Pixtral 12B (2410.07073v2)

Published 9 Oct 2024 in cs.CV and cs.CL

Abstract: We introduce Pixtral-12B, a 12--billion-parameter multimodal LLM. Pixtral-12B is trained to understand both natural images and documents, achieving leading performance on various multimodal benchmarks, surpassing a number of larger models. Unlike many open-source models, Pixtral is also a cutting-edge text model for its size, and does not compromise on natural language performance to excel in multimodal tasks. Pixtral uses a new vision encoder trained from scratch, which allows it to ingest images at their natural resolution and aspect ratio. This gives users flexibility on the number of tokens used to process an image. Pixtral is also able to process any number of images in its long context window of 128K tokens. Pixtral 12B substanially outperforms other open models of similar sizes (Llama-3.2 11B & Qwen-2-VL 7B). It also outperforms much larger open models like Llama-3.2 90B while being 7x smaller. We further contribute an open-source benchmark, MM-MT-Bench, for evaluating vision-LLMs in practical scenarios, and provide detailed analysis and code for standardized evaluation protocols for multimodal LLMs. Pixtral-12B is released under Apache 2.0 license.

Citations (6)

View on Semantic Scholar

Summary

The paper introduces Pixtral 12B, a 12-billion-parameter model that processes both images and text using an innovative RoPE-2D vision encoder and a long context window.
The paper demonstrates that Pixtral 12B outperforms larger models like Llama-3.2 90B in multimodal reasoning on benchmarks such as MM-MT-Bench.
The paper proposes standardized evaluation protocols with explicit prompting and flexible parsing to ensure consistent and fair assessments across multimodal tasks.

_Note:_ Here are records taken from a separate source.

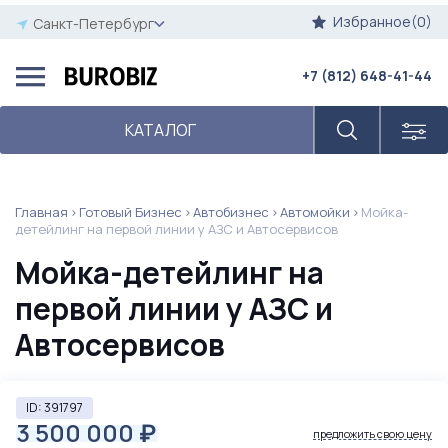
Избранное(0)
Санкт-Петербург
+7 (812) 648-41-44
КАТАЛОГ
Главная
Готовый Бизнес
Автобизнес
Автомойки
Мойка-
детейлинг на первой линии у АЗС и Автосервисов
Мойка-детейлинг на
первой линии у АЗС и
Автосервисов
ID: 391797
3 500 000
₽
предложить свою цену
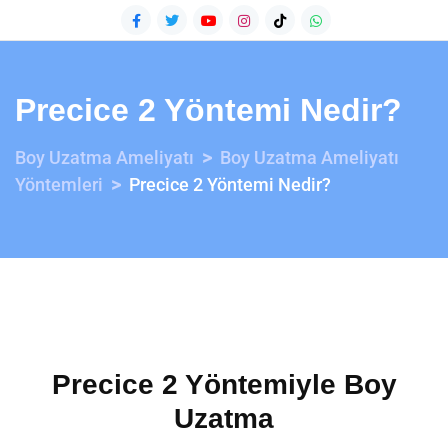
Precice 2 Yöntemi Nedir?
>
Boy Uzatma Ameliyatı
Boy Uzatma Ameliyatı
>
Yöntemleri
Precice 2 Yöntemi Nedir?
Precice 2 Yöntemiyle Boy
Uzatma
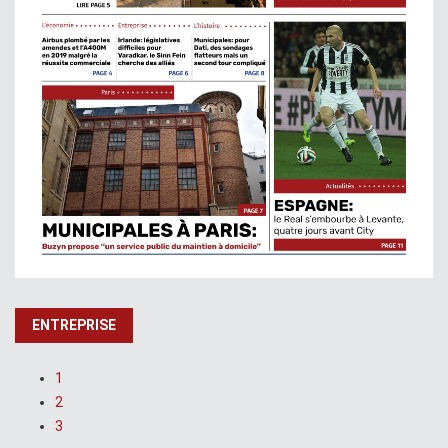
ENTREPRISE
1
2
3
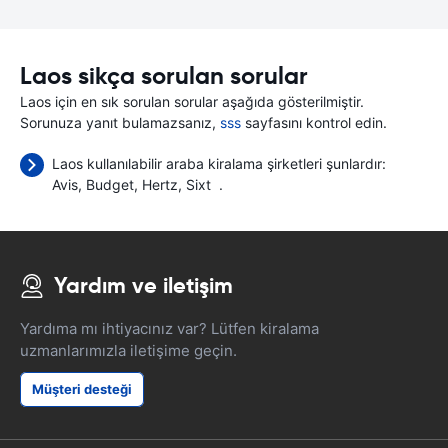
Laos sikça sorulan sorular
Laos için en sık sorulan sorular aşağıda gösterilmiştir.
Sorunuza yanıt bulamazsanız,
sss
sayfasını kontrol edin.
Laos kullanılabilir araba kiralama şirketleri şunlardır:
Avis
Budget
Hertz
Sixt
.
Yardım ve iletişim
Yardıma mı ihtiyacınız var? Lütfen kiralama
uzmanlarımızla iletişime geçin.
Müşteri desteği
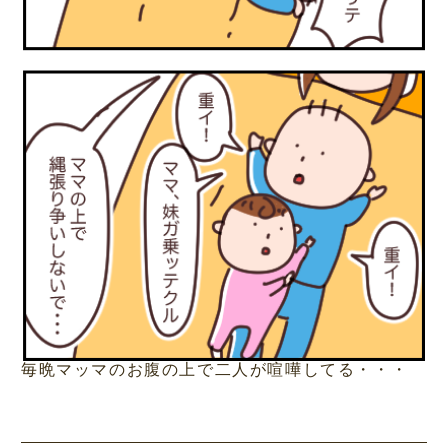
毎晩マッマのお腹の上で二人が喧嘩してる・・・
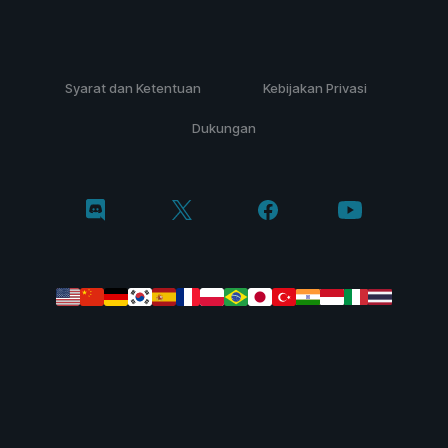
Syarat dan Ketentuan
Kebijakan Privasi
Dukungan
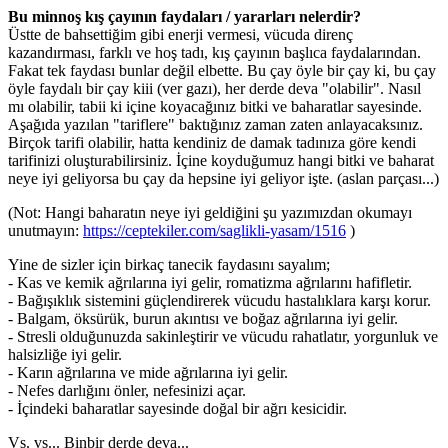
Bu minnoş kış çayının faydaları / yararları nelerdir?
Üstte de bahsettiğim gibi enerji vermesi, vücuda direnç
kazandırması, farklı ve hoş tadı, kış çayının başlıca faydalarından.
Fakat tek faydası bunlar değil elbette. Bu çay öyle bir çay ki, bu çay
öyle faydalı bir çay kiii (ver gazı), her derde deva "olabilir". Nasıl
mı olabilir, tabii ki içine koyacağınız bitki ve baharatlar sayesinde.
Aşağıda yazılan "tariflere" baktığınız zaman zaten anlayacaksınız.
Birçok tarifi olabilir, hatta kendiniz de damak tadınıza göre kendi
tarifinizi oluşturabilirsiniz. İçine koyduğumuz hangi bitki ve baharat
neye iyi geliyorsa bu çay da hepsine iyi geliyor işte. (aslan parçası...)
(Not: Hangi baharatın neye iyi geldiğini şu yazımızdan okumayı
unutmayın:
https://ceptekiler.com/saglikli-yasam/1516
)
Yine de sizler için birkaç tanecik faydasını sayalım;
- Kas ve kemik ağrılarına iyi gelir, romatizma ağrılarını hafifletir.
- Bağışıklık sistemini güçlendirerek vücudu hastalıklara karşı korur.
- Balgam, öksürük, burun akıntısı ve boğaz ağrılarına iyi gelir.
- Stresli olduğunuzda sakinleştirir ve vücudu rahatlatır, yorgunluk ve
halsizliğe iyi gelir.
- Karın ağrılarına ve mide ağrılarına iyi gelir.
- Nefes darlığını önler, nefesinizi açar.
- İçindeki baharatlar sayesinde doğal bir ağrı kesicidir.
Vs. vs... Binbir derde deva...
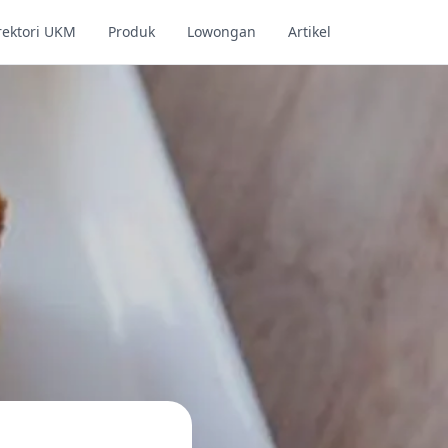
rektori UKM
Produk
Lowongan
Artikel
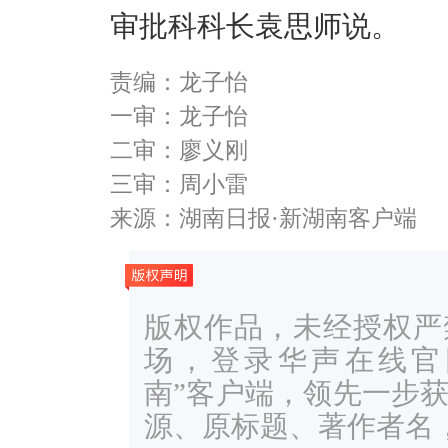
审批科科长袁思师说。
责编：龙子怡
一审：龙子怡
二审：廖义刚
三审：周小雷
来源：湖南日报·新湖南客户端
版权作品，未经授权严
场，登录华声在线官网ww
南”客户端，领先一步
源、原标题、著作者名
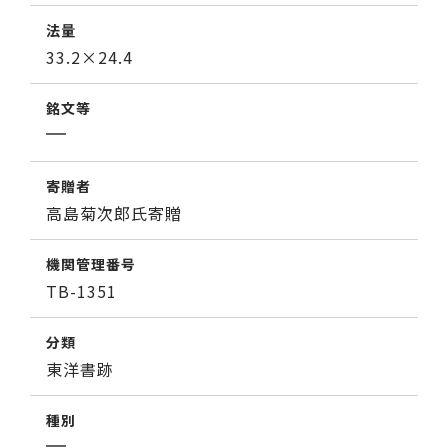
法量
33.2×24.4
銘文等
寄贈者
高島菊次郎氏寄贈
機関管理番号
TB-1351
分類
東洋書跡
種別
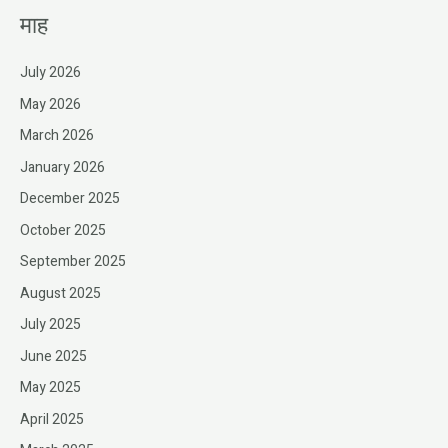
माह
July 2026
May 2026
March 2026
January 2026
December 2025
October 2025
September 2025
August 2025
July 2025
June 2025
May 2025
April 2025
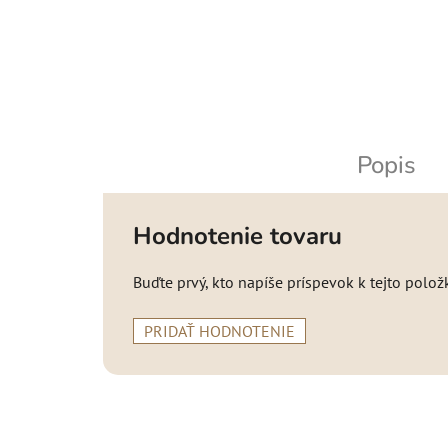
Popis
Hodnotenie tovaru
Buďte prvý, kto napíše príspevok k tejto polož
PRIDAŤ HODNOTENIE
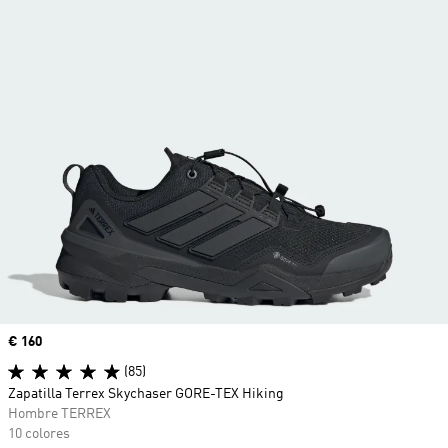
Precio
€ 160
(85)
Zapatilla Terrex Skychaser GORE-TEX Hiking
Hombre TERREX
10 colores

Pixtral 12B: A Comprehensive Overview

The paper introduces Pixtral 12B, a 12-billion-parameter multimodal LLM designed to process both natural images and text effectively. This development is noteworthy due to Pixtral’s ability to outperform models that are significantly larger in size while maintaining high performance in text-only tasks. Pixtral represents a substantial step forward in the integration of multimodal capabilities without diminishing text reasoning abilities.

Key Features

Pixtral 12B incorporates a host of innovations that contribute to its impressive performance:

Vision Encoder: A novel encoder trained from scratch using RoPE-2D encoding enables Pixtral to process images at native resolutions and aspect ratios. This flexibility allows it to function in various settings, from low latency to high-resolution, fine-grained tasks.
Long Context Window: The model can handle 128K tokens, accommodating multiple images in context, which enhances its utility in complex conversation scenarios.
Benchmark Performance: When evaluated on the newly introduced MM-MT-Bench, Pixtral surpasses other open models within its range and even outperforms larger models like Llama-3.2 90B in certain tasks.

Comparative Evaluation

Pixtral 12B’s performance was validated against a series of benchmarks, demonstrating its capabilities:

Multimodal Reasoning: Pixtral excels compared to both open-source models such as Llama-3.2 11B and Qwen2-VL 7B, and closed models like Claude-3 Haiku and Gemini-1.5 Flash 8B.
Text-Only Tasks: The model achieves admirable results on standard benchmarks like MATH and HumanEval, underscoring its robustness without compromising on either modality.

Evaluation Protocols

The paper highlights the variability and inconsistency in multimodal evaluation protocols. Pixtral addresses these by proposing explicit prompts and flexible parsing for evaluation, ensuring a more standardized and fair assessment across models.

Architectural Innovations

Pixtral 12B is constructed with a multimodal decoder adapted from Mistral Nemo 12B, paired with the advanced Pixtral-ViT vision encoder, which supports variable image sizes. This configuration supports complex reasoning and allows seamless switching between single-image and multi-image settings.

Practical Implications and Future Directions

The release of Pixtral 12B, under an Apache 2.0 license, opens new avenues for practical applications in multimodal AI, ranging from enhanced virtual assistants to sophisticated image-text synthesis scenarios. The associated open-source benchmark, MM-MT-Bench, establishes a new standard for evaluating multimodal models.

Looking forward, Pixtral 12B sets a precedent for future developments in AI that can seamlessly integrate multiple forms of data while optimizing performance and scalability.

In summary, Pixtral 12B represents a significant advancement in multimodal language modeling, with its innovative architecture and robust performance setting a new benchmark in the field.